Grantee Spotlight: Treatment Action Group

On January 10, 2013, all of us at the Elton John AIDS Foundation (EJAF) were very excited to learn that the documentary How to Survive a Plague was nominated for an Academy Award for Best Documentary Feature as part of the 85th Academy Awards ceremony to be held on Sunday, February 24, 2013.  Set during the late 1980s and early 1990s when many people were dying of AIDS, How to Survive a Plague tells the important story of how brave young activists, many of them facing their own mortality, worked together in two HIV/AIDS advocacy groups – ACT UP (AIDS Coalition To Unleash Power) and TAG (Treatment Action Group) – to advance the development and accessibility of life-saving treatments for people living with HIV.  Because of those activist efforts, new HIV/AIDS treatments were fast-tracked through the drug development process and countless lives were saved.

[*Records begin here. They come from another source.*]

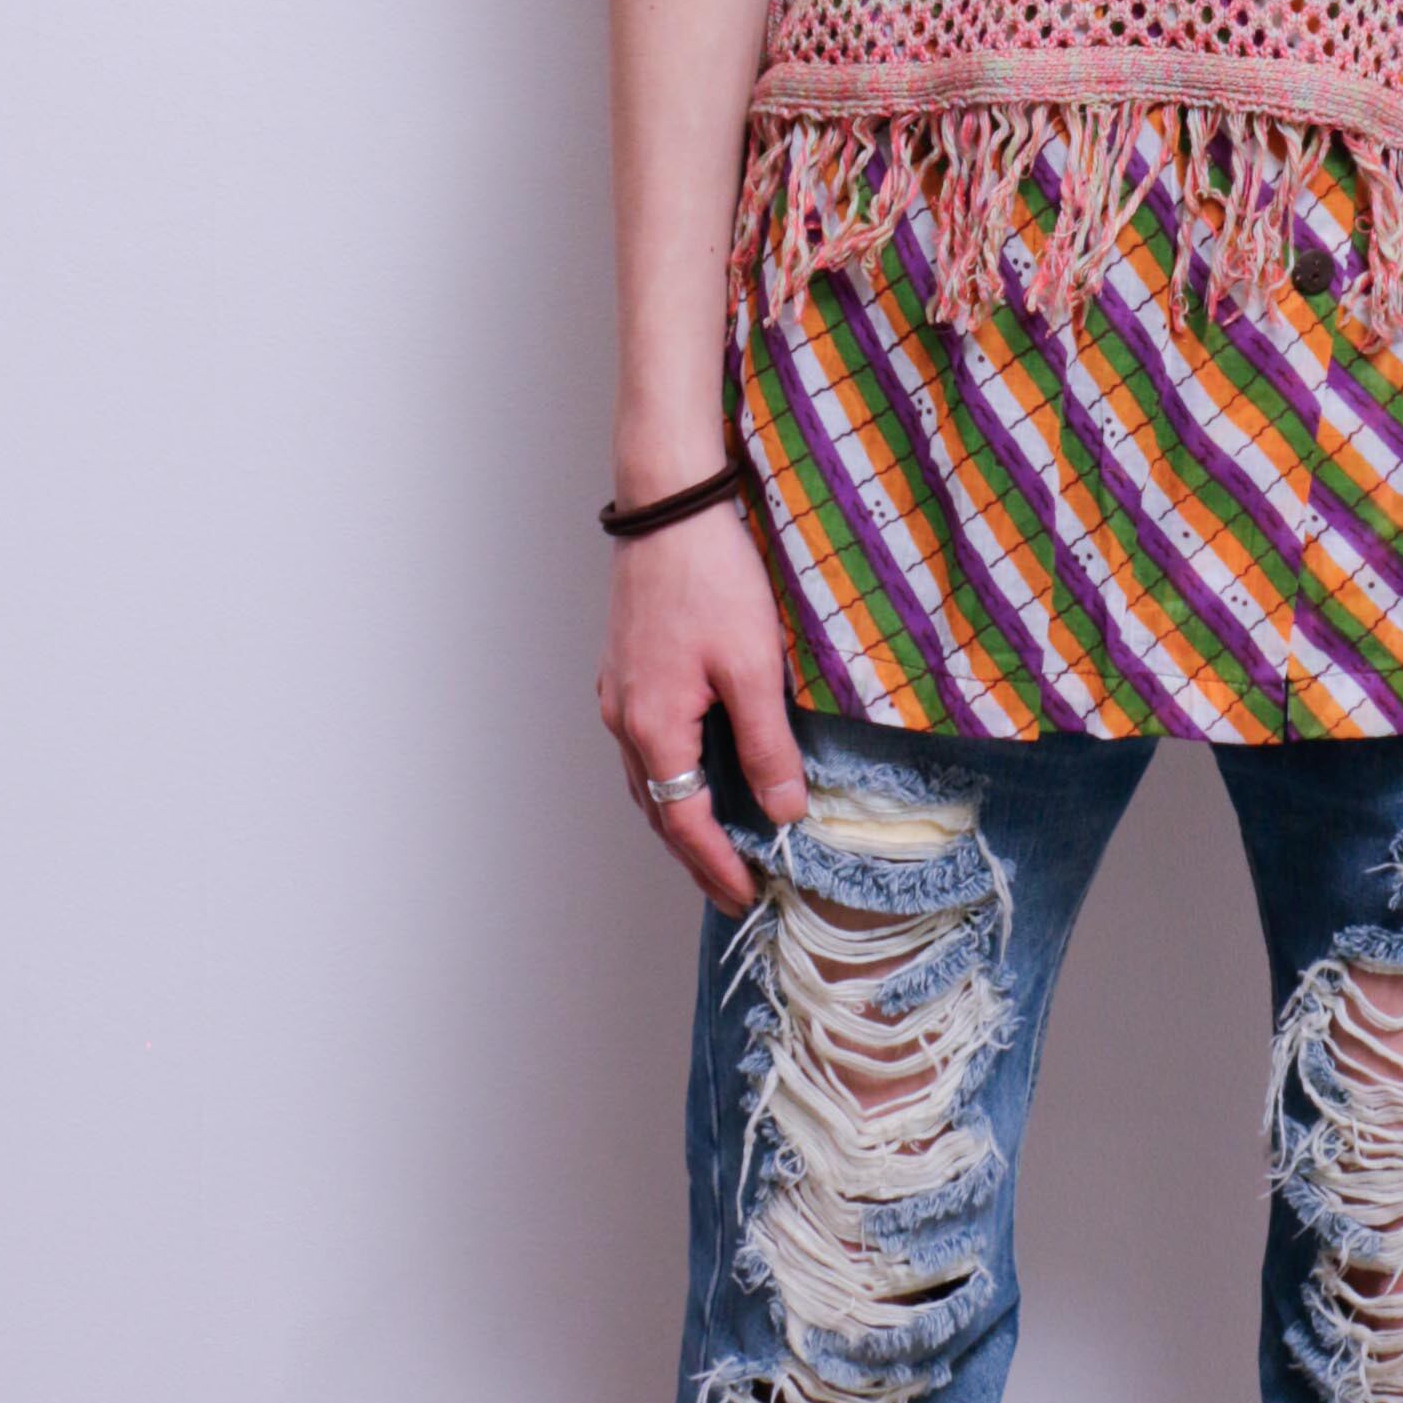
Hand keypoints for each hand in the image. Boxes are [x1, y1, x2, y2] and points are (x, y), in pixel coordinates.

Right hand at [599, 501, 807, 914]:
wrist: (670, 506)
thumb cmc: (711, 577)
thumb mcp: (754, 667)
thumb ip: (766, 746)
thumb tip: (782, 812)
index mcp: (653, 728)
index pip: (684, 823)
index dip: (716, 866)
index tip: (747, 896)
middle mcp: (624, 719)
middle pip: (658, 809)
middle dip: (695, 855)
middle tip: (734, 889)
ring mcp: (620, 694)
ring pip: (647, 780)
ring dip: (681, 819)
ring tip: (719, 846)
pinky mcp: (626, 670)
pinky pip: (645, 747)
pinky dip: (672, 778)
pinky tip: (699, 775)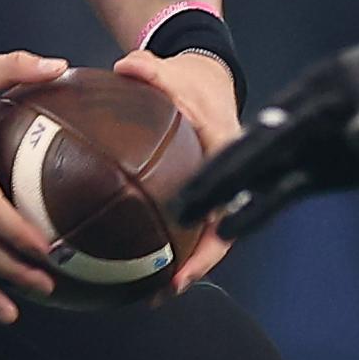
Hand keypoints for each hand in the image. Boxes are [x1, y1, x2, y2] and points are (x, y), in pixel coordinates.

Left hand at [112, 47, 239, 286]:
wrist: (210, 79)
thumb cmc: (193, 80)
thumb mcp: (173, 71)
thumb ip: (149, 69)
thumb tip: (125, 67)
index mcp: (230, 150)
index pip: (227, 201)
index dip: (211, 239)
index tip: (189, 264)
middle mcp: (233, 176)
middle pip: (221, 232)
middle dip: (197, 265)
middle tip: (168, 289)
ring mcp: (222, 188)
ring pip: (208, 235)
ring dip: (185, 264)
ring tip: (154, 292)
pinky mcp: (207, 194)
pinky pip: (193, 225)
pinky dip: (175, 246)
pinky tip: (146, 265)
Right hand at [175, 0, 358, 240]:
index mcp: (326, 87)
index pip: (276, 128)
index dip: (243, 157)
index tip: (211, 177)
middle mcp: (313, 112)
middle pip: (257, 149)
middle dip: (217, 179)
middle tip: (178, 207)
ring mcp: (320, 139)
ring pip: (265, 170)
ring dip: (229, 194)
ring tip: (187, 220)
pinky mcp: (332, 165)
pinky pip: (288, 188)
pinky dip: (260, 205)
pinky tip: (230, 227)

But HIV activism didn’t end in the 1990s.  In many ways, the most exciting AIDS activism is happening now, at a time when we can turn the tide of the HIV epidemic and eventually achieve the end of AIDS.

EJAF is proud to support some of the most important contemporary AIDS activism.  For example, EJAF provides significant funding for the ongoing work of the Treatment Action Group (TAG).  Here are just a few examples of TAG’s recent leadership:

• In 2012, TAG advocated successfully for the U.S. Food and Drug Administration (FDA) to grant accelerated approval to bedaquiline – the first new drug and drug class approved to treat tuberculosis (TB) in over 40 years. TB is globally the leading cause of death among people with HIV/AIDS, and better drugs to treat it are badly needed.

• At last summer’s International AIDS Conference in Washington, D.C., TAG was a leading community organization calling for a Global Scientific Strategy for an HIV Cure and TAG advocates worked tirelessly to push for increased federal funding for cure-related research.

• In Washington, D.C., this past December, TAG organized an important meeting of HIV activists, providers, and policy-makers to explore ways to enhance progress against HIV in the United States. From these discussions, TAG and its allies are now working to develop specific tools and proposals for how community organizations, state and local governments and the federal government can better use scarce resources to achieve dramatic and lasting changes in the U.S. epidemic.  The stakes are high.  If federal, state and city governments maintain commitment and adequate investment in the goals of the National HIV/AIDS Strategy and health care reform, more than 75,000 new HIV infections could be averted in the U.S. by 2015 and nearly 250,000 additional people living with HIV would have the benefit of HIV treatment.[1]

To achieve these important goals, continued activism is needed by the Elton John AIDS Foundation and its allies and grantees such as the Treatment Action Group, AIDS United, amfAR, Black AIDS Institute, Harm Reduction Coalition, HIV Prevention Justice Alliance, National Minority AIDS Council, Positive Women’s Network, and Sister Love, to name just a few.

The decisions we make as a nation in 2013 could mean the difference between achieving an AIDS-free generation and finding a cure for AIDS in our lifetime, or facing another decade of rising numbers of HIV infections and needless deaths.  The Treatment Action Group has put forward a plan that could drastically reduce HIV infections in the U.S., and we have the knowledge and the expertise to do so.  Like those brave activists in the late 1980s, we must band together to end the political stalemate and backwards thinking in Washington and fight for the funding and the policies that will make an AIDS-free future a reality.

Please support EJAF and TAG in this important effort.



[1] Holtgrave DR, Hall HI, Wehrmeyer L, Maulsby C. Costs, Consequences and Feasibility of Strategies for Achieving the Goals of the National HIV/AIDS Strategy in the United States: A Closing Window for Success? AIDS Behav. (2012).